◆ **RECORDED DATA**:
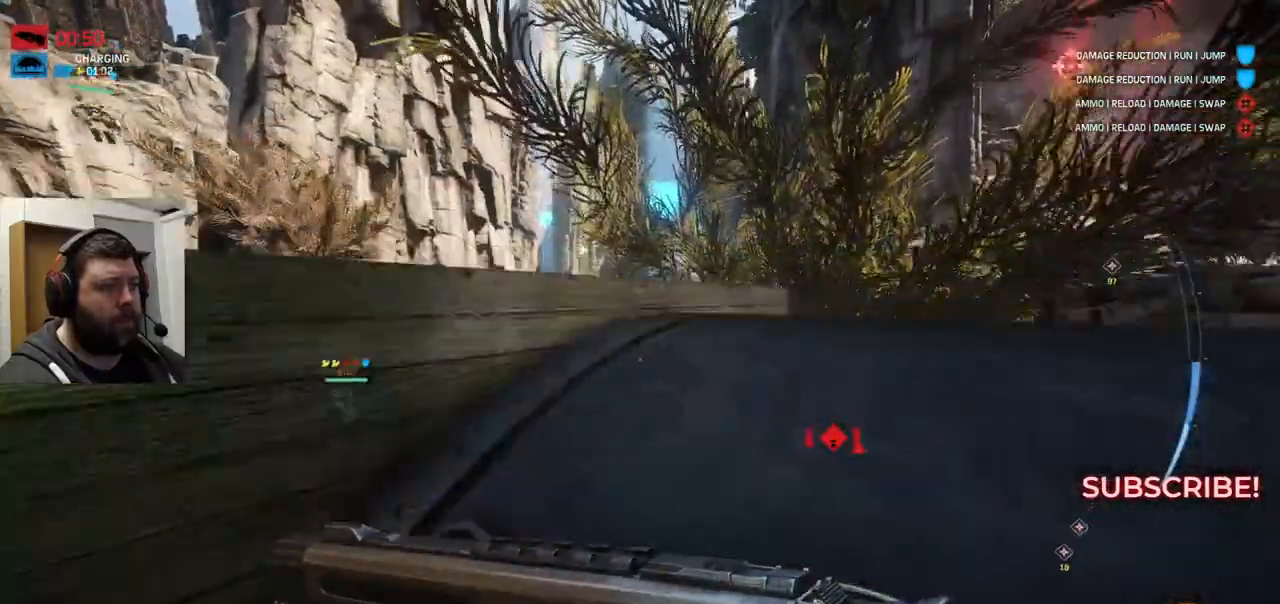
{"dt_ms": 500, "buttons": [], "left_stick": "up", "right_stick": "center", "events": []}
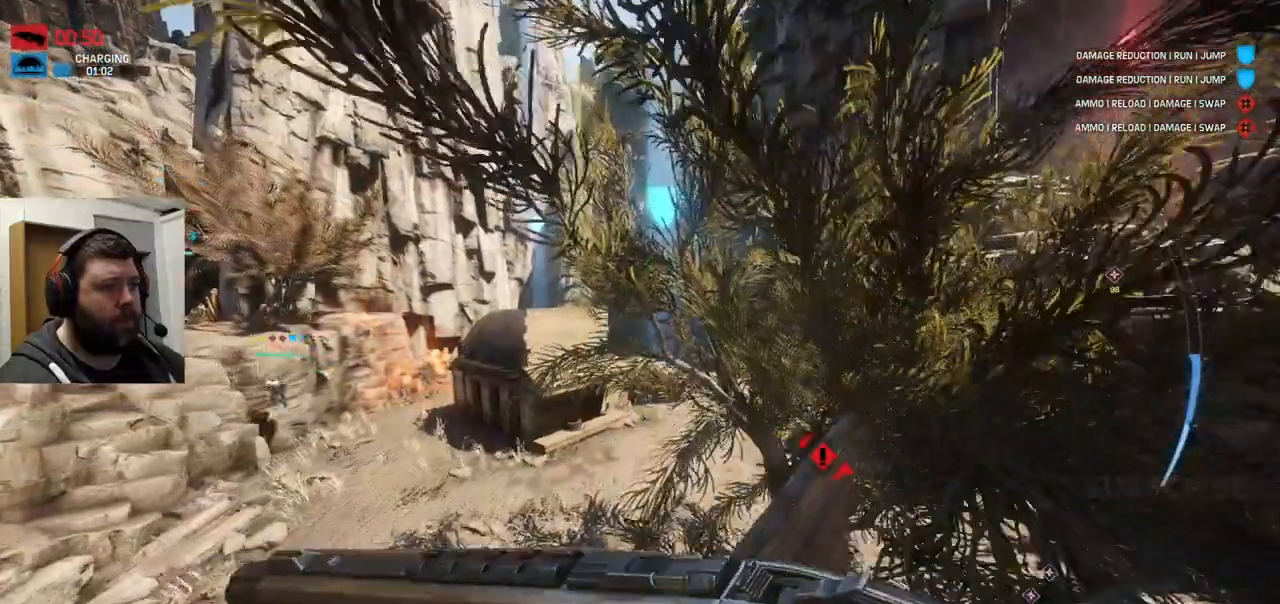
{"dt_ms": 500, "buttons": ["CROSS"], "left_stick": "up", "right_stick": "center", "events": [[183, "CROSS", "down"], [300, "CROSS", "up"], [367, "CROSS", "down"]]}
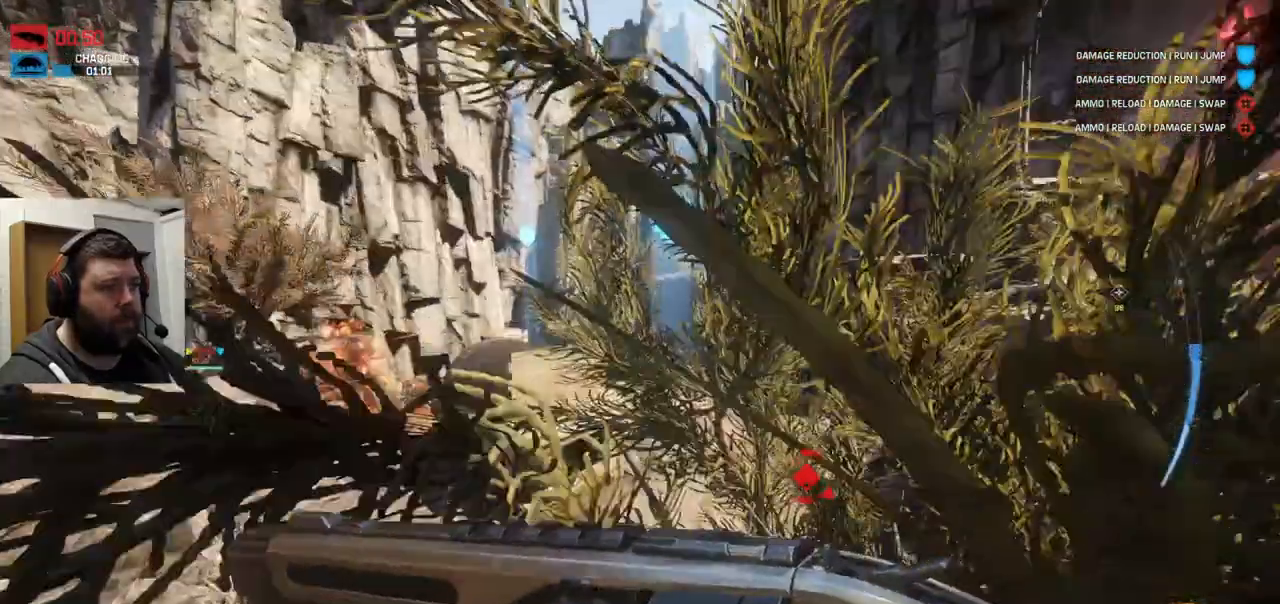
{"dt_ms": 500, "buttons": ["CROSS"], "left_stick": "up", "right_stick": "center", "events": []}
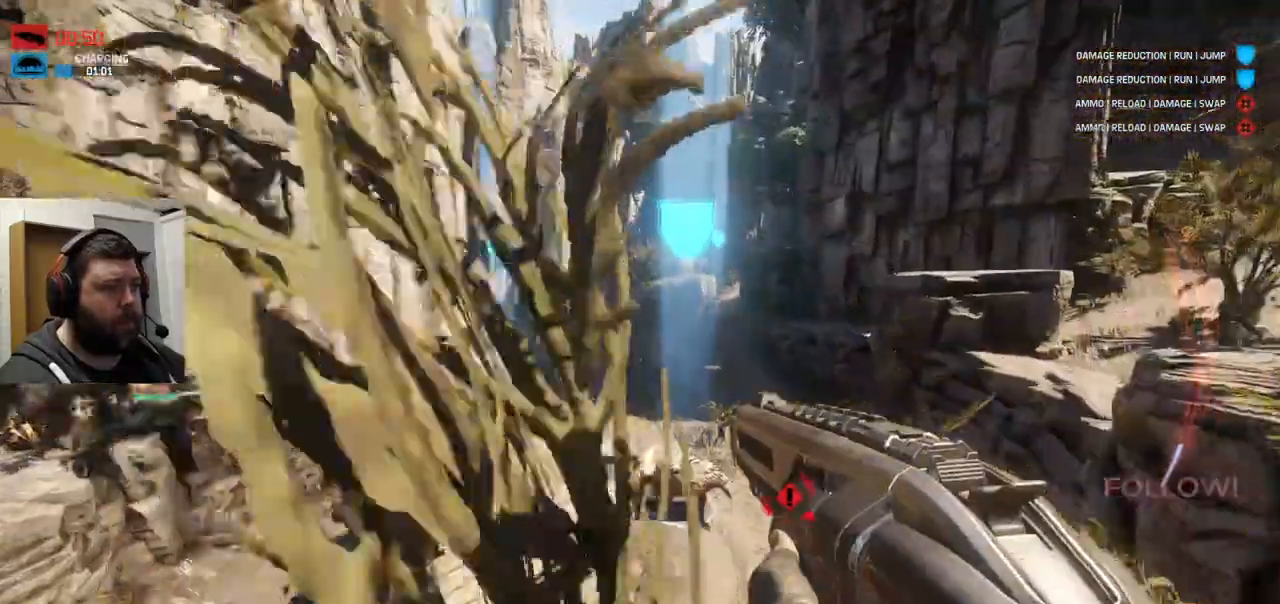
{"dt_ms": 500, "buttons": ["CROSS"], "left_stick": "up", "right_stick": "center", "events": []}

◆ **TASK GOAL**:
Pictures are to be left out. Otherwise, copy the material above exactly.

◆ **EXERCISE SOLUTION**:
{"dt_ms": 500, "buttons": [], "left_stick": "up", "right_stick": "center", "events": []}
{"dt_ms": 500, "buttons": ["CROSS"], "left_stick": "up", "right_stick": "center", "events": [[183, "CROSS", "down"], [300, "CROSS", "up"], [367, "CROSS", "down"]]}
{"dt_ms": 500, "buttons": ["CROSS"], "left_stick": "up", "right_stick": "center", "events": []}
{"dt_ms": 500, "buttons": ["CROSS"], "left_stick": "up", "right_stick": "center", "events": []}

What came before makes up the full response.